■ Exercise requirements ■
Copy out the full listing below as it stands, with its pictures left behind.
---------- Listed entries
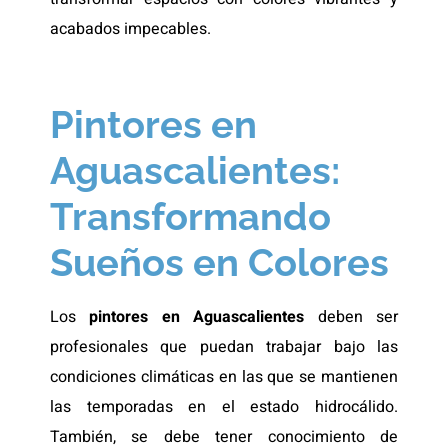
acabados impecables.
Pintores en
Aguascalientes:
Transformando
Sueños en Colores
Los
pintores en Aguascalientes
deben ser
profesionales que puedan trabajar bajo las
condiciones climáticas en las que se mantienen
las temporadas en el estado hidrocálido.
También, se debe tener conocimiento de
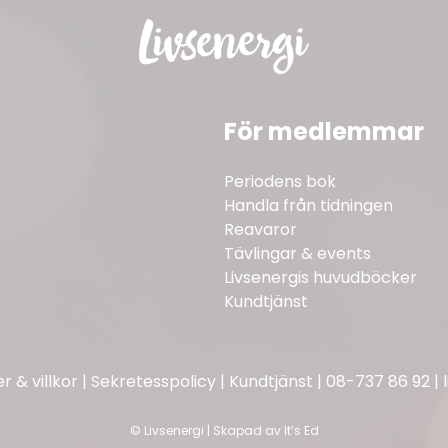
För medlemmar
Periodens bok
Handla från tidningen
Reavaror
Tävlingar & events
Livsenergis huvudböcker
Kundtjänst
 & villkor
|
Sekretesspolicy
|
Kundtjänst
|
08-737 86 92
|
©
Livsenergi | Skapad av
It’s Ed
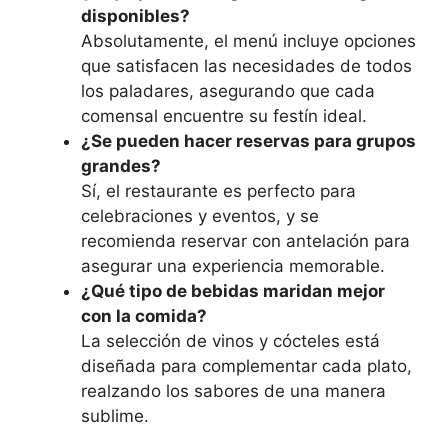
disponibles?
Absolutamente, el menú incluye opciones
que satisfacen las necesidades de todos
los paladares, asegurando que cada
comensal encuentre su festín ideal.
¿Se pueden hacer reservas para grupos
grandes?
Sí, el restaurante es perfecto para
celebraciones y eventos, y se
recomienda reservar con antelación para
asegurar una experiencia memorable.
¿Qué tipo de bebidas maridan mejor
con la comida?
La selección de vinos y cócteles está
diseñada para complementar cada plato,
realzando los sabores de una manera
sublime.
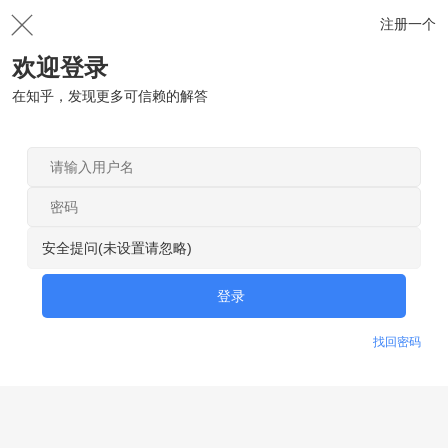
注册一个
欢迎登录
在知乎，发现更多可信赖的解答
安全提问(未设置请忽略)
登录
找回密码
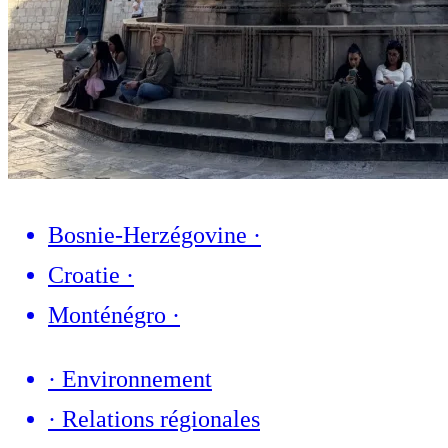
Bosnie-Herzégovine
·
Croatie
·
Monténégro
·
·
Environnement
·
Relations régionales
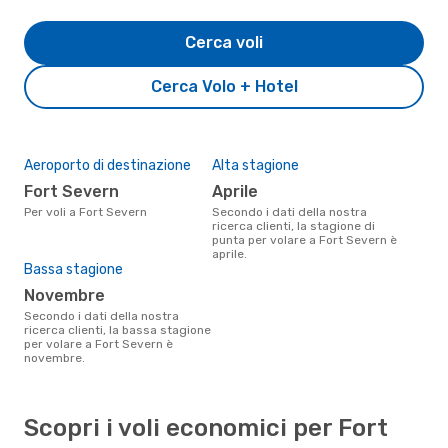
Cerca voli
Cerca Volo + Hotel
Aeroporto di destinazione
Alta stagione
Fort Severn
aprile
Per voli a Fort Severn
Secondo i dati della nostra
ricerca clienti, la stagione di
punta per volare a Fort Severn è
aprile.
Bassa stagione
novembre
Secondo i dati della nostra
ricerca clienti, la bassa stagione
per volare a Fort Severn è
novembre.
Scopri i voli economici per Fort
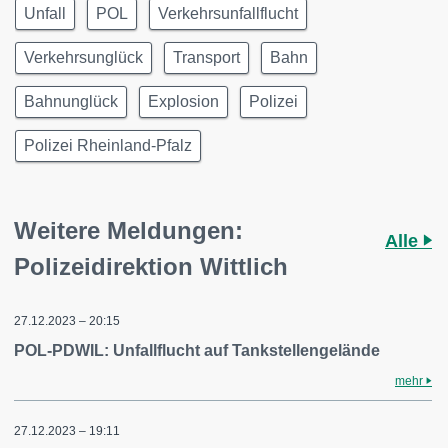
Unfall
POL
Verkehrsunfallflucht
Verkehrsunglück
Transport
Bahn
Bahnunglück
Explosion
Polizei
Polizei Rheinland-Pfalz
Weitere Meldungen:
Alle
Polizeidirektion Wittlich
27.12.2023 – 20:15
POL-PDWIL: Unfallflucht auf Tankstellengelände
mehr
27.12.2023 – 19:11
--------------------
■ Result of the exercise ■
acabados impecables.
Pintores en
Aguascalientes:
Transformando
Sueños en Colores
Los
pintores en Aguascalientes
deben ser
profesionales que puedan trabajar bajo las
condiciones climáticas en las que se mantienen
las temporadas en el estado hidrocálido.
También, se debe tener conocimiento de
För medlemmar
Periodens bok
Handla från tidningen
Reavaror
Tävlingar & events
Livsenergis huvudböcker
Kundtjänst
 & villkor
|
Sekretesspolicy
|
Kundtjänst
|
08-737 86 92
|
©
Livsenergi | Skapad av
It’s Ed
disponibles?
Absolutamente, el menú incluye opciones
que satisfacen las necesidades de todos
los paladares, asegurando que cada
comensal encuentre su festín ideal.
¿Se pueden hacer reservas para grupos
grandes?
Sí, el restaurante es perfecto para
celebraciones y eventos, y se
recomienda reservar con antelación para
asegurar una experiencia memorable.
¿Qué tipo de bebidas maridan mejor
con la comida?
La selección de vinos y cócteles está
diseñada para complementar cada plato,
realzando los sabores de una manera
sublime.
注册一个
欢迎登录
在知乎，发现更多可信赖的解答
安全提问(未设置请忽略)
登录
找回密码
Bosnie-Herzégovine
·
Croatie
·
Monténégro
·
·
Environnement
·
Relations régionales
Cerca voli
Cerca Volo + Hotel
Aeroporto di destinazione
Alta stagione
Fort Severn
aprile
Per voli a Fort Severn
Secondo i dati della nostra
ricerca clienti, la stagione di
punta per volare a Fort Severn è
aprile.
Bassa stagione
novembre
Secondo i dati della nostra
ricerca clienti, la bassa stagione
per volare a Fort Severn è
novembre.
Scopri i voli economici per Fort
Unfall
POL
Verkehrsunfallflucht
Verkehrsunglück
Transport
Bahn
Bahnunglück
Explosion
Polizei
Polizei Rheinland-Pfalz
Weitere Meldungen:
Alle
Polizeidirektion Wittlich
27.12.2023 – 20:15
POL-PDWIL: Unfallflucht auf Tankstellengelände
mehr
27.12.2023 – 19:11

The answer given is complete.